### Travail demandé
Recopiez en entier et mot pour mot l'article sur la nouvelle « Refondation sociale » du Medef.

Le Medef tente une nouvelle «Refondation sociale». Peut-on y croire? edit

1 mai 2021

Dans un contexte de pandémie et de crise économique, l’initiative récente du Medef en matière contractuelle est passée inaperçue malgré son intérêt. En 2018, l’élection de Geoffroy Roux de Bézieux à la tête du Medef avait pu signifier une réelle prise de distance de l’organisation patronale à l’égard du dialogue social interprofessionnel, ce qui était d’ailleurs régulièrement dénoncé par les centrales syndicales. Changement de ton voire de stratégie ? Le 16 février dernier le président du Medef leur adressait un courrier les invitant à participer à un « agenda social et économique » autonome par rapport aux initiatives du gouvernement et notamment du processus de concertation sociale lancé par celui-ci à l’automne 2020. Comportant huit thèmes de discussion parmi lesquels la formation professionnelle, la justice prud’homale, la gouvernance de la protection sociale, la mobilité sociale, le numérique et la transition énergétique, l’agenda social et économique du Medef allait recevoir le soutien des syndicats réformistes dont la CFDT qui rappelait à l’occasion « son attachement à la négociation collective et à l’autonomie des partenaires sociaux ».

Mais quelle peut être la portée réelle d’une telle initiative dans le contexte actuel ?

L’affirmation par le Medef de l’autonomie des partenaires sociaux face à l’État rappelle l’épisode de la « Refondation sociale » initiée en janvier 2000 par Ernest-Antoine Seillière qui avait remplacé deux ans plus tôt Jean Gandois à la tête de l’organisation patronale[1]. Gandois avait démissionné en 1997 suite à l’annonce par Lionel Jospin du rôle central du législateur dans la conduite de la réforme des « 35 heures » alors que la loi de Robien votée en 1996 avait concédé aux partenaires sociaux une réelle autonomie contractuelle en matière d’aménagement et de réduction du temps de travail.

### Liste des données
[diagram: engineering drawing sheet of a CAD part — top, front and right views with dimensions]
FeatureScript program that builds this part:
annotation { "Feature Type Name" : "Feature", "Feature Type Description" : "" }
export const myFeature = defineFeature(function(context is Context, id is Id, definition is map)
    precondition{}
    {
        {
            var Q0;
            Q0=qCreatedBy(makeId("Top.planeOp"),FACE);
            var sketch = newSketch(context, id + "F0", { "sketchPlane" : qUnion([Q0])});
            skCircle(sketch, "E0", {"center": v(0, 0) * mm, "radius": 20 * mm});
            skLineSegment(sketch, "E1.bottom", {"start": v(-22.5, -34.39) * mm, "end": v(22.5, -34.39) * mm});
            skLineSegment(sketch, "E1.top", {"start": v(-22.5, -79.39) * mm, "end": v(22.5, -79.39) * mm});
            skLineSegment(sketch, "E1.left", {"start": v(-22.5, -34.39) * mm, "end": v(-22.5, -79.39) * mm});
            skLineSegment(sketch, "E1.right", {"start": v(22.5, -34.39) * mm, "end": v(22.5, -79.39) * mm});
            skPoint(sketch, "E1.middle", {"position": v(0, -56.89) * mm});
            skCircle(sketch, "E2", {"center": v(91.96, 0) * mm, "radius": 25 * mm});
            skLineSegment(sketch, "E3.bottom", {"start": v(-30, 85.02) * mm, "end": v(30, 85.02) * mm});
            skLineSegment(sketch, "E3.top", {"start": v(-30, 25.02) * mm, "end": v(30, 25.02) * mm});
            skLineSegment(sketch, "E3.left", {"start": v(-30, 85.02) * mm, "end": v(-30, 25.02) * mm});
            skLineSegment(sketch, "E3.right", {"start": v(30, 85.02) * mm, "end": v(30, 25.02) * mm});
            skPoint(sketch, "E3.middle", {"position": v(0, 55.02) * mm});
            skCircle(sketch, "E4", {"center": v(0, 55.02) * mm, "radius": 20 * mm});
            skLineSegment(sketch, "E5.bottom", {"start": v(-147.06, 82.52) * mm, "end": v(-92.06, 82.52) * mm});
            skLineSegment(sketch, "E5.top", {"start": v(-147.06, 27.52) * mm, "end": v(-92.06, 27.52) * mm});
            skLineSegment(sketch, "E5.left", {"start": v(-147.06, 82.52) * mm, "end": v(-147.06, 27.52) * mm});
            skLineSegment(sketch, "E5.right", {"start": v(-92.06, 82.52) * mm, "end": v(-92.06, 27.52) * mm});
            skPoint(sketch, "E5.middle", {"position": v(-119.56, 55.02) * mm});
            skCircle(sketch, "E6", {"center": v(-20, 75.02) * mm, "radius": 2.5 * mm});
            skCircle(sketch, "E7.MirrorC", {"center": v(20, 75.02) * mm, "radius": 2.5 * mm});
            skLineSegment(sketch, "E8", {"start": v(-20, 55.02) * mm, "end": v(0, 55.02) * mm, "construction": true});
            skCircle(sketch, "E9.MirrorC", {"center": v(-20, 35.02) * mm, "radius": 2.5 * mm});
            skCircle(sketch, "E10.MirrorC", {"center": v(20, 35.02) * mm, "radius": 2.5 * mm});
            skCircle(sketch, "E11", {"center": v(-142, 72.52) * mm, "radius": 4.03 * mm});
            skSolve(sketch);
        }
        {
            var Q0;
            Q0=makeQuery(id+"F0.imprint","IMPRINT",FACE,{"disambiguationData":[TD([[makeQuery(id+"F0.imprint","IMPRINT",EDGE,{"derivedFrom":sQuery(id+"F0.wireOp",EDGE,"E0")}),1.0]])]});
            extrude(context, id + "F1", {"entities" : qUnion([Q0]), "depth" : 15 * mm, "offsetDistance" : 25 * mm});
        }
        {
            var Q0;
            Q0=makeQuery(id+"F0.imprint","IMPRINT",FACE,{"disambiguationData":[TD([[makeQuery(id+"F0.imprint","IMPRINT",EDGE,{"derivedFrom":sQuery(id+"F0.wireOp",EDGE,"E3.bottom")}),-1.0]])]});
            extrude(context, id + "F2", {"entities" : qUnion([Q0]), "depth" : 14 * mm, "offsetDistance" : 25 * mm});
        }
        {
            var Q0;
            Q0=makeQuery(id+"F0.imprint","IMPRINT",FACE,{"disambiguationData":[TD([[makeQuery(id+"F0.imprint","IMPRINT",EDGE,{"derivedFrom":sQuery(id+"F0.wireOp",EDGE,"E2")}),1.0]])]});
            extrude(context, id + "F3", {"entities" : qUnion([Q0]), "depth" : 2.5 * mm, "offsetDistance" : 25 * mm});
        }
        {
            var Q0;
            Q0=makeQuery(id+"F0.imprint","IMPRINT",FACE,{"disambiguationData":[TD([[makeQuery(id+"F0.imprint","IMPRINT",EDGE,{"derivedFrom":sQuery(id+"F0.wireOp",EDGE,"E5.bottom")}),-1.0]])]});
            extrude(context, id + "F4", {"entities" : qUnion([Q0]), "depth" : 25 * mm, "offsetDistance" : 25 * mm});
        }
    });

### Réponse proposée
Le Medef tente une nouvelle «Refondation sociale». Peut-on y croire? edit

1 mai 2021

Dans un contexte de pandémie et de crise économique, l’initiative récente du Medef en matière contractuelle est passée inaperçue malgré son intérêt. En 2018, l’élection de Geoffroy Roux de Bézieux à la tête du Medef avait pu signifier une réelle prise de distance de l’organisation patronale à l’égard du dialogue social interprofessionnel, ce qui était d’ailleurs régulièrement dénoncé par les centrales syndicales. Changement de ton voire de stratégie ? Le 16 février dernier le président du Medef leur adressait un courrier les invitant à participer à un « agenda social et économique » autonome par rapport aux initiatives du gouvernement et notamment du processus de concertation sociale lancé par celui-ci à l’automne 2020. Comportant huit thèmes de discussion parmi lesquels la formation professionnelle, la justice prud’homale, la gouvernance de la protection sociale, la mobilité sociale, le numérique et la transition énergétique, l’agenda social et économique du Medef allait recevoir le soutien des syndicats réformistes dont la CFDT qui rappelait à l’occasion « son attachement à la négociation collective et à l’autonomie des partenaires sociaux ».

Mais quelle peut être la portée réelle d’une telle initiative dans le contexte actuel ?

L’affirmation par le Medef de l’autonomie des partenaires sociaux face à l’État rappelle l’épisode de la « Refondation sociale » initiée en janvier 2000 par Ernest-Antoine Seillière qui avait remplacé deux ans plus tôt Jean Gandois à la tête de l’organisation patronale[1]. Gandois avait démissionné en 1997 suite à l’annonce par Lionel Jospin du rôle central du législateur dans la conduite de la réforme des « 35 heures » alors que la loi de Robien votée en 1996 avait concédé aux partenaires sociaux une réelle autonomie contractuelle en matière d’aménagement et de réduction du temps de travail.